I've managed to get along to the gaming for learning day of the Edinburgh Interactive Festival, a fest not about interactivity in its broadest sense, but about gaming. I'm wondering whether the organisers have built in a bit of slack for what we all know will make the games industry more successful in the long term. The title of the event offers huge potential to expand a rather quiet conference floor, and the word "interactive" offers more scope for gaming than the public exhibition space would have us believe.
Though social interaction through gaming can be seen oozing through education projects of the kind we see coming out of the Consolarium, most of this interaction is engineered by the combination of a superb teacher, guidance from a full-time gaming specialist and the stamp of approval from the national education agency. The interaction is not engineered by the commercial, off-the-shelf game itself, designed instead for entertainment for oneself rather than entertainment with others. The interaction is coming from the framework of teacher, classroom and planning. The one relatively recent and significant exception to the rule would be the Wii.
Where games are used in learning, there is significant social interaction whose scaffold is the teacher - the way the students play the game, the way they talk about the game, the tasks they undertake and then the way they reflect about their learning. The teacher plans and prepares the play of the class.

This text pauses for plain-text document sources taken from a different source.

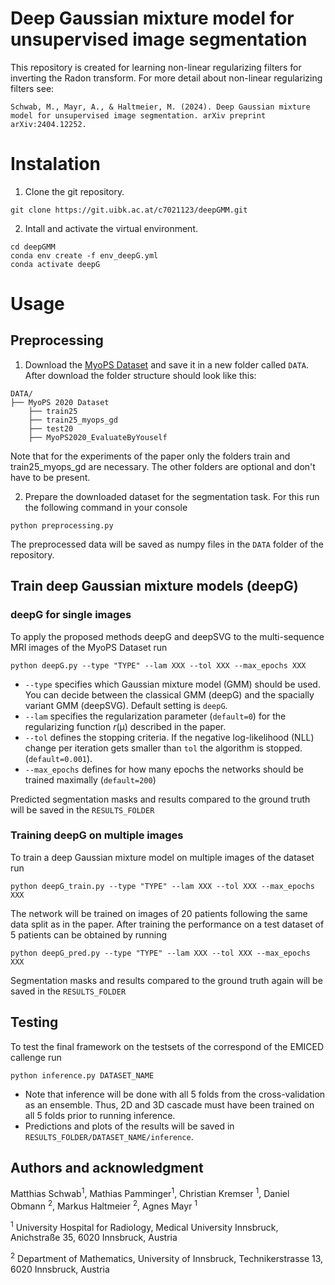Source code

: # Deep Gaussian mixture model for unsupervised image segmentation

This repository is created for learning non-linear regularizing filters for inverting the Radon transform. For more detail about non-linear regularizing filters see:

```
Schwab, M., Mayr, A., & Haltmeier, M. (2024). Deep Gaussian mixture model for unsupervised image segmentation. arXiv preprint arXiv:2404.12252.
```


# Instalation

1. Clone the git repository. 
```
git clone https://git.uibk.ac.at/c7021123/deepGMM.git
``` 

2. Intall and activate the virtual environment.
```
cd deepGMM
conda env create -f env_deepG.yml
conda activate deepG
``` 

# Usage

## Preprocessing
1. Download the [MyoPS Dataset](https://mega.nz/folder/BRdnDISQ#FnCg9ykPlTWYe5hrRZxi-w) and save it in a new folder called `DATA`. After download the folder structure should look like this:
``` 
DATA/
├── MyoPS 2020 Dataset 
    ├── train25
    ├── train25_myops_gd
    ├── test20
    ├── MyoPS2020_EvaluateByYouself

```
Note that for the experiments of the paper only the folders train and train25_myops_gd are necessary. The other folders are optional and don't have to be present.

2. Prepare the downloaded dataset for the segmentation task. For this run the following command in your console
```
python preprocessing.py 
``` 
The preprocessed data will be saved as numpy files in the `DATA` folder of the repository.  

## Train deep Gaussian mixture models (deepG)

### deepG for single images

To apply the proposed methods deepG and deepSVG to the multi-sequence MRI images of the MyoPS Dataset run
```
python deepG.py --type "TYPE" --lam XXX --tol XXX --max_epochs XXX
``` 
- `--type` specifies which Gaussian mixture model (GMM) should be used. You can decide between the classical GMM (deepG) and the spacially variant GMM (deepSVG). Default setting is `deepG`. 
- `--lam` specifies the regularization parameter (`default=0`) for the regularizing function $r(\mathbb{\mu})$ described in the paper. 
- `--tol` defines the stopping criteria. If the negative log-likelihood (NLL) change per iteration gets smaller than `tol` the algorithm is stopped. (`default=0.001`).  
- `--max_epochs` defines for how many epochs the networks should be trained maximally (`default=200`)

Predicted segmentation masks and results compared to the ground truth will be saved in the `RESULTS_FOLDER`

### Training deepG on multiple images

To train a deep Gaussian mixture model on multiple images of the dataset run
```
python deepG_train.py --type "TYPE" --lam XXX --tol XXX --max_epochs XXX
``` 
The network will be trained on images of 20 patients following the same data split as in the paper. After training the performance on a test dataset of 5 patients can be obtained by running
```
python deepG_pred.py --type "TYPE" --lam XXX --tol XXX --max_epochs XXX
``` 
Segmentation masks and results compared to the ground truth again will be saved in the `RESULTS_FOLDER`


## Testing

To test the final framework on the testsets of the correspond of the EMICED callenge run 
```
python inference.py DATASET_NAME

```
- Note that inference will be done with all 5 folds from the cross-validation as an ensemble. Thus, 2D and 3D cascade must have been trained on all 5 folds prior to running inference.   
- Predictions and plots of the results will be saved in `RESULTS_FOLDER/DATASET_NAME/inference`.


## Authors and acknowledgment
Matthias Schwab<sup>1</sup>, Mathias Pamminger<sup>1</sup>, Christian Kremser <sup>1</sup>, Daniel Obmann <sup>2</sup>, Markus Haltmeier <sup>2</sup>, Agnes Mayr <sup>1</sup>

<sup>1</sup> University Hospital for Radiology, Medical University Innsbruck, Anichstraße 35, 6020 Innsbruck, Austria 

<sup>2</sup> Department of Mathematics, University of Innsbruck, Technikerstrasse 13, 6020 Innsbruck, Austria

Education does social interaction
Take Kim Applin's use of Endless Ocean at Meldrum Primary School: a game that provides a rich graphical interest is used much the same as Rylands and co would use Myst for creative thinking and writing. They record species they find on their 'dives', write about what it feels like to dive to the coral reef, design their own fish, make Crazy Talk animations of their creations. It's great. But all the support, ideas for taking the game for learning and the outcomes are done within the context of a curriculum, which Kim refers to repeatedly, and it is a teacher, not the students, choosing the rough direction of travel for interactivity.
Education has done well to use computer games or video games to enhance or create new contexts for learning, but the methods and outputs, though digitised, more varied and of increasingly higher production values, hold much in common with the process and output of the primary school classic Granny's Garden, which I was playing in 1986. Students play game, in a group or individually or both, teacher structures activity around social interaction between students, students create objects and (mostly) linear stories, illustrations, movies, iStories, podcasts. If this is, rather simplistically put, the process we see re-modeled in 2008, where can we take things in 2009 and beyond, to encourage some truly student-led and student-structured interactivity? Moreover, where can we take commercial or online games that are played outside the classroom, with no teacher to scaffold activity?
(Un)interaction in the 'real world'
In the real world, outside school, it's going to be rare that kids get as much out of their games in terms of social interaction and, in turn learning. Even forgetting the learning argument for the moment, the "ticky box" approach to applying games to learning and curriculum, we can see that the games industry has, by and large, left social interaction to the domain of the educator, the enthusiastic parent or precocious child. After all, is 10 seconds of abuse of our competitors before playing Halo really interaction? Is text chat with strangers during our F1 racing really interaction?
Truly engaging, long-term interaction with endless opportunity to build upon requires something more profound, more complex and hard-to-grasp to happen: people need influenced by other people (not by the computer-generated, limited characters), actions need to be completed with other people (not with a game's cues). Social interaction from within the game (and not through the imagination of a teacher and his/her students) is where the games of the future will find themselves. ARGs may not be the elixir (or they might be) but they have more of the kind of true inherent interaction I'm talking about than any other gaming interaction we can see.
The challenge for those working in education is threefold. Truly interactive gaming such as ARGs, from a player's perspective, are
hard impossible to predict and can't be preplanned to fit in with curricular goals. They are incredibly challenging to author, arguably more so than recreating a 3D copy of something we've already played, on a game-making application like Missionmaker. Finally, they require the use of social and mobile tools that are misunderstood and maligned in most education circles: social networks, blogs, video podcasting sites and, above all, cell phones.
This is where gaming, and particularly gaming for learning, has to go eventually. I'm heartened when self-confessed glutton-for-punishment Susan Yeoman ends her talk on educational uses of gaming by pressing the importance of pubishing and sharing output from game-playing with as wide an audience as possible on the web. Sharing, listening to feedback, collaborating and republishing ideas is much tougher than picking a game off a shelf which has rich graphics for stimulating creative writing or which trains our brains in mathematics or foreign languages.
Above all, really making games social within and of themselves further asserts the roles of learners, not teachers, as the ones who direct and plan learning, regardless of whether it 'fits' into a curricular plan. If it works, with the complicity of talented teachers and informed parents, then we really are headed towards something of excellence.